First-, second-, and third-degree relatives of a cryptorchidism case all had a significantly increased RRR of cryptorchidism. All RRRs presented in table 1 were adjusted for birth period. We found a 52 percent (95 percent confidence interval (CI): 37, 76) higher RRR in brothers (RRR = 3.52, 95 percent CI: 3.26, 3.79) compared with offspring (RRR = 2.31, 95 percent CI: 2.09, 2.54). In second-degree relatives, the RRR was 1.65 (95 percent CI: 1.42, 1.92) in half brothers, 1.38 (95 percent CI: 1.28, 1.50) in uncle(s)/nephews, and 1.40 (95 percent CI: 1.06, 1.83) in grandchildren. Among third-degree relatives (first cousins), the RRR was 1.25 (95 percent CI: 1.16, 1.34). When comparing the recurrence risk ratio in maternal and paternal second-degree relatives, we observed a 66 percent (95 percent CI: 22, 125) higher RRR in maternal half brothers (RRR = 2.12, 95 percent CI: 1.74, 2.60) compared with paternal half brothers (RRR = 1.28, 95 percent CI: 1.01, 1.61) (table 2). In maternal and paternal third-degree relatives, the RRRs were 1.23 (95 percent CI: 1.11, 1.37) and 1.26 (95 percent CI: 1.14, 1.40), respectively (table 2).
|
|
The overall RRR of cryptorchidism among twin brothers was 10.1 (95 percent CI: 7.78, 13.1). Further division into monozygotic and dizygotic twins was not possible. However, on the basis of a simple model, we estimated the RRR in male-male twin pairs to be 2.6 times higher than what would be expected from genetic contributions alone.

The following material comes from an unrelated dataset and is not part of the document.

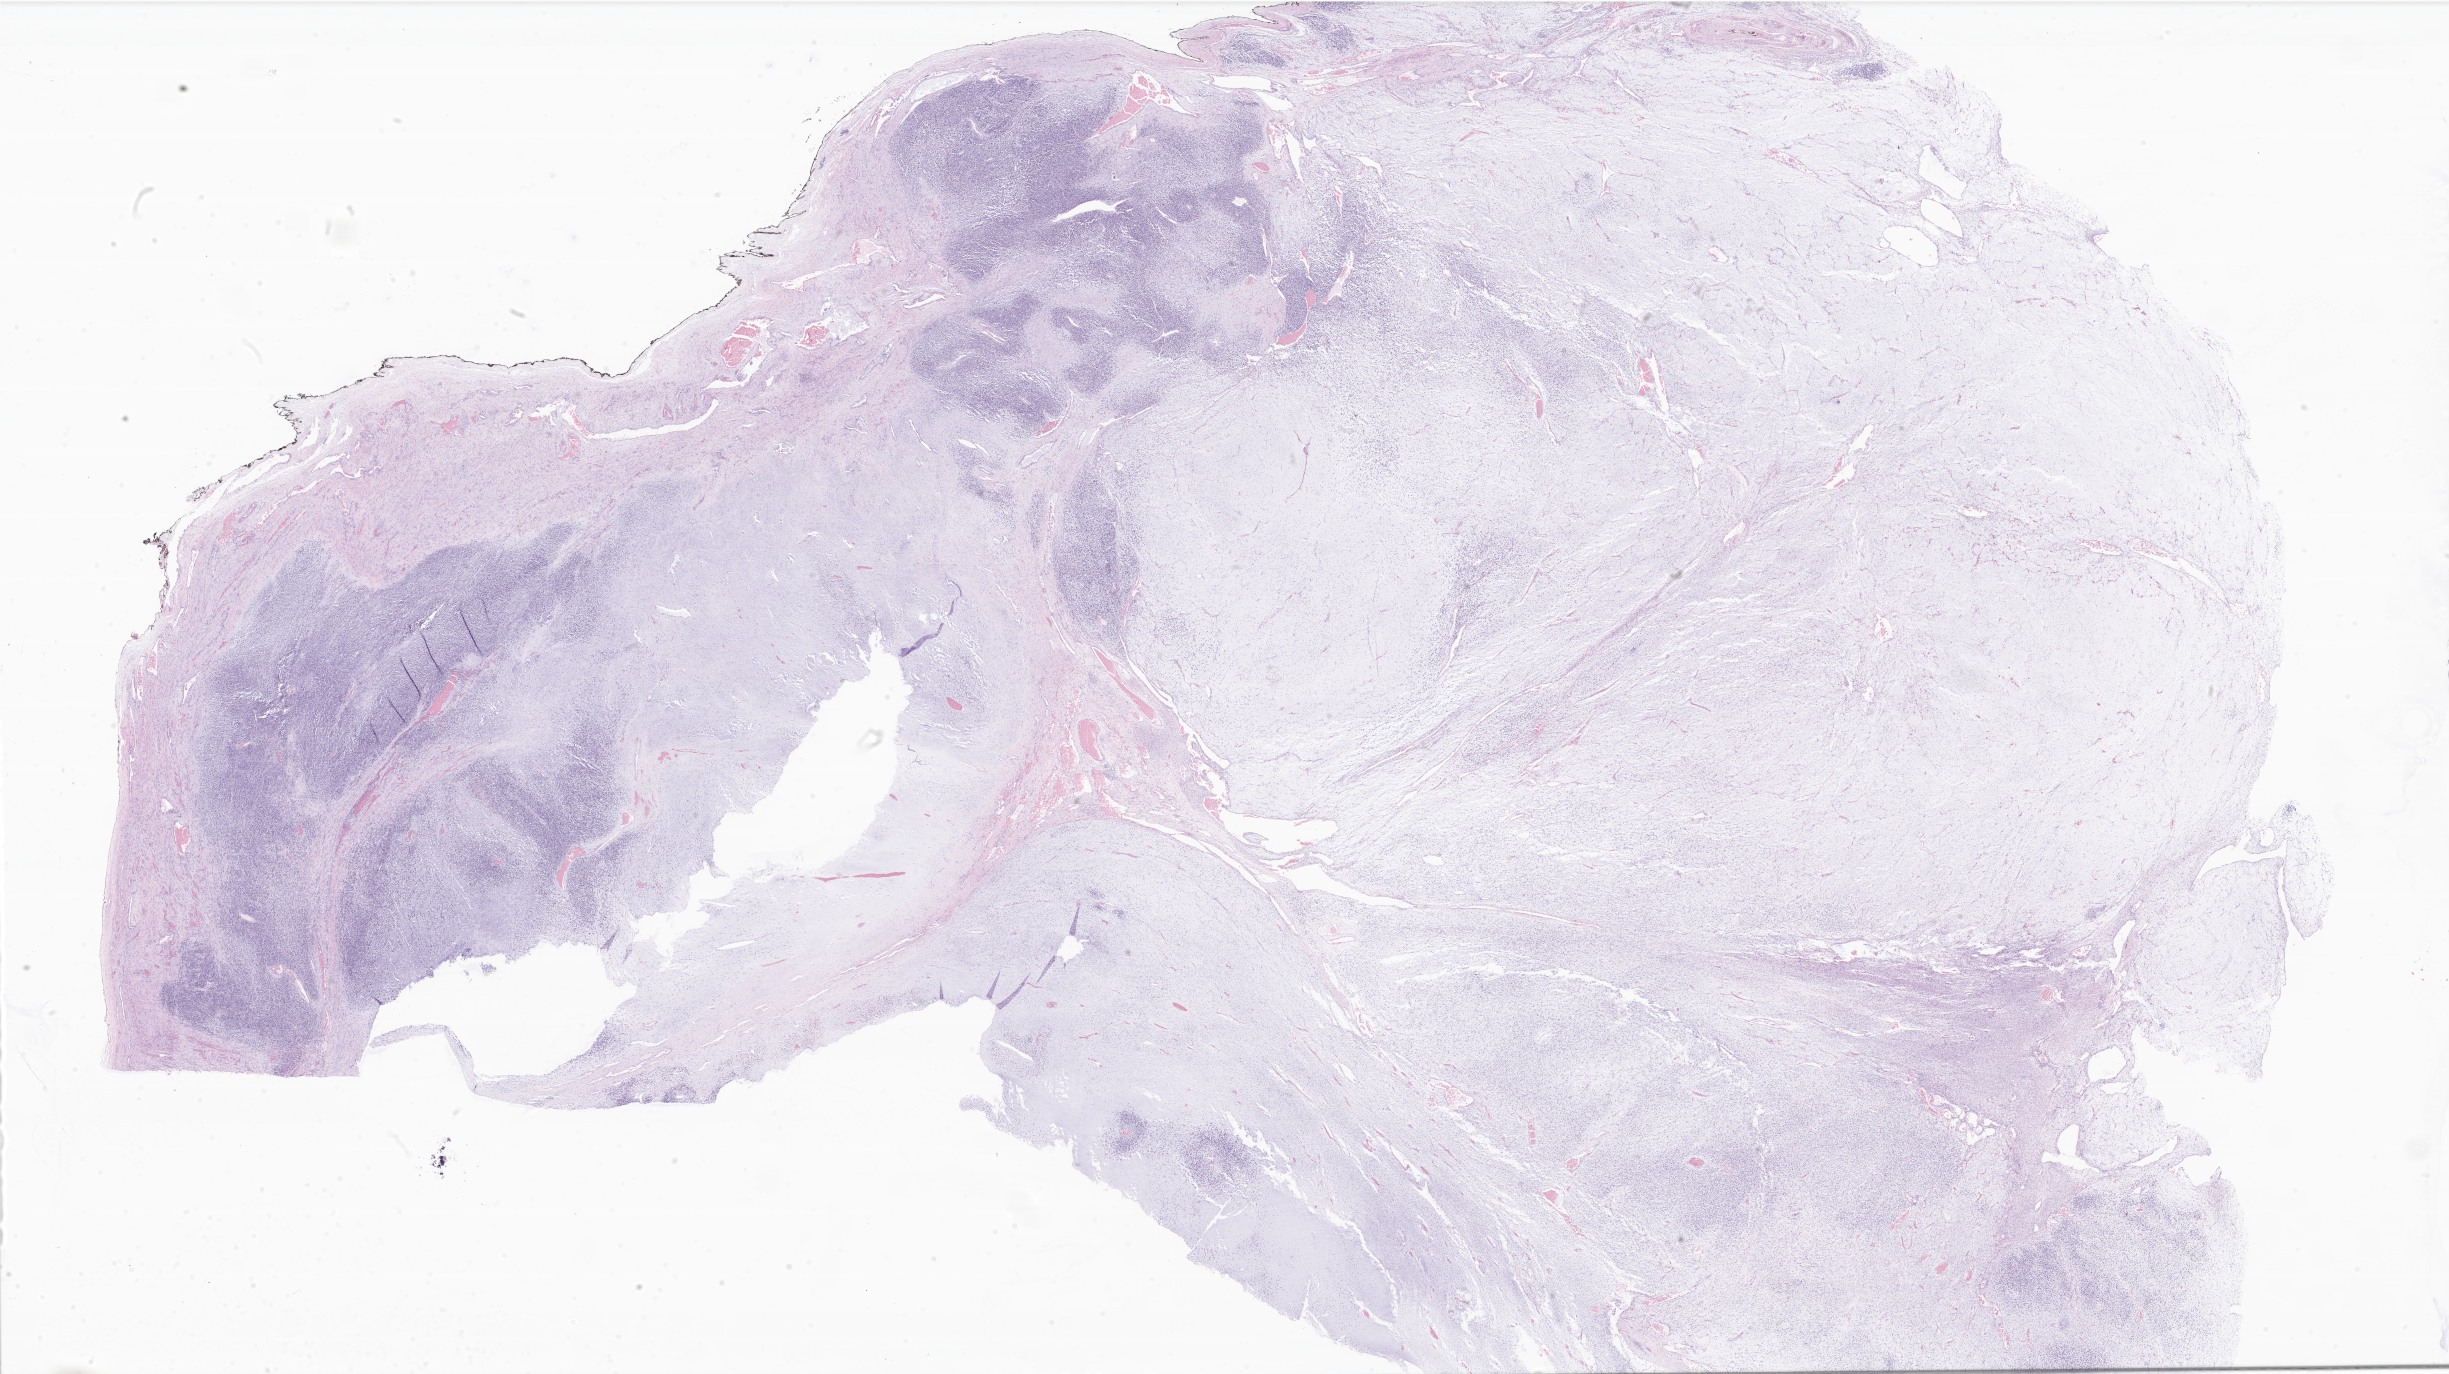
Whole-slide image, haematoxylin and eosin stain of tumor tissue from the testis — shown as a low-resolution overview of the whole scanned area (about 41.3 x 23.2 mm); formalin-fixed, paraffin-embedded (FFPE) tissue. Patient male; age 41 months (3 years 5 months).
Diagnosis (ICD-O-3 morphology term): Embryonal rhabdomyosarcoma, NOS.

We used different restrictions in four different subanalyses. 1) First, we restricted the cohort to children of parents born in Denmark and of grandparents not born abroad (approximately 75 percent of the cohort). 2) The cohort was restricted to cases of cryptorchidism with no other congenital malformations or chromosomal abnormalities. 3) Probands were restricted to those probands who had undergone surgery for cryptorchidism (according to the registers) in addition to the cryptorchidism diagnosis. 4) Cases were divided into cases who had surgery or a diagnosis of cryptorchidism at 6 months of age or later (40,494 cases) and cases who had a diagnosis of cryptorchidism only before 6 months of age (1,521 cases). The results of the subanalyses were similar to the estimates in table 1, but an overall strengthening of the results in table 1 was observed when the analysis was restricted to probands who had surgery for cryptorchidism and cases who had either surgery for cryptorchidism or a diagnosis at 6 months of age or later. The estimates for brothers, offspring, maternal half brothers, and paternal half brothers diagnosed at 6 months or later were 3.65 (95 percent CI: 3.37, 3.94), 2.32 (95 percent CI: 2.10, 2.57), 2.20 (95 percent CI: 1.78, 2.71), and 1.30 (95 percent CI: 1.02, 1.65), respectively, compared with 2.63 (95 percent CI: 1.82, 3.79), 2.15 (95 percent CI: 1.47, 3.15), 1.81 (95 percent CI: 0.80, 4.12), and 1.15 (95 percent CI: 0.42, 3.11) among the men who had a diagnosis before 6 months of age only. Furthermore, stratified analyses based on the parts of the cohort who were born before and after 1985, respectively, as well as results obtained by use of Poisson regression as opposed to log-linear binomial regression models, and adjustment of the family history variables in table 1 for each other all gave RRRs similar to the presented RRRs (data not shown), suggesting that birth period, length of follow-up, and other family history did not affect our results.
| DISCUSSION |
|---|
|
|
|---|
In this nationwide cohort study, we investigated the familial aggregation of cryptorchidism within male twin pairs and first-, second-, and third-degree relatives. Our findings underline the impact of familial aggregation on the development of cryptorchidism. The inheritance appears to be transmitted through the maternal side to a higher extent than through the paternal side, and the RRR is higher for brothers than for offspring of a cryptorchidism case, which points toward a contribution of in utero exposures to familial aggregation.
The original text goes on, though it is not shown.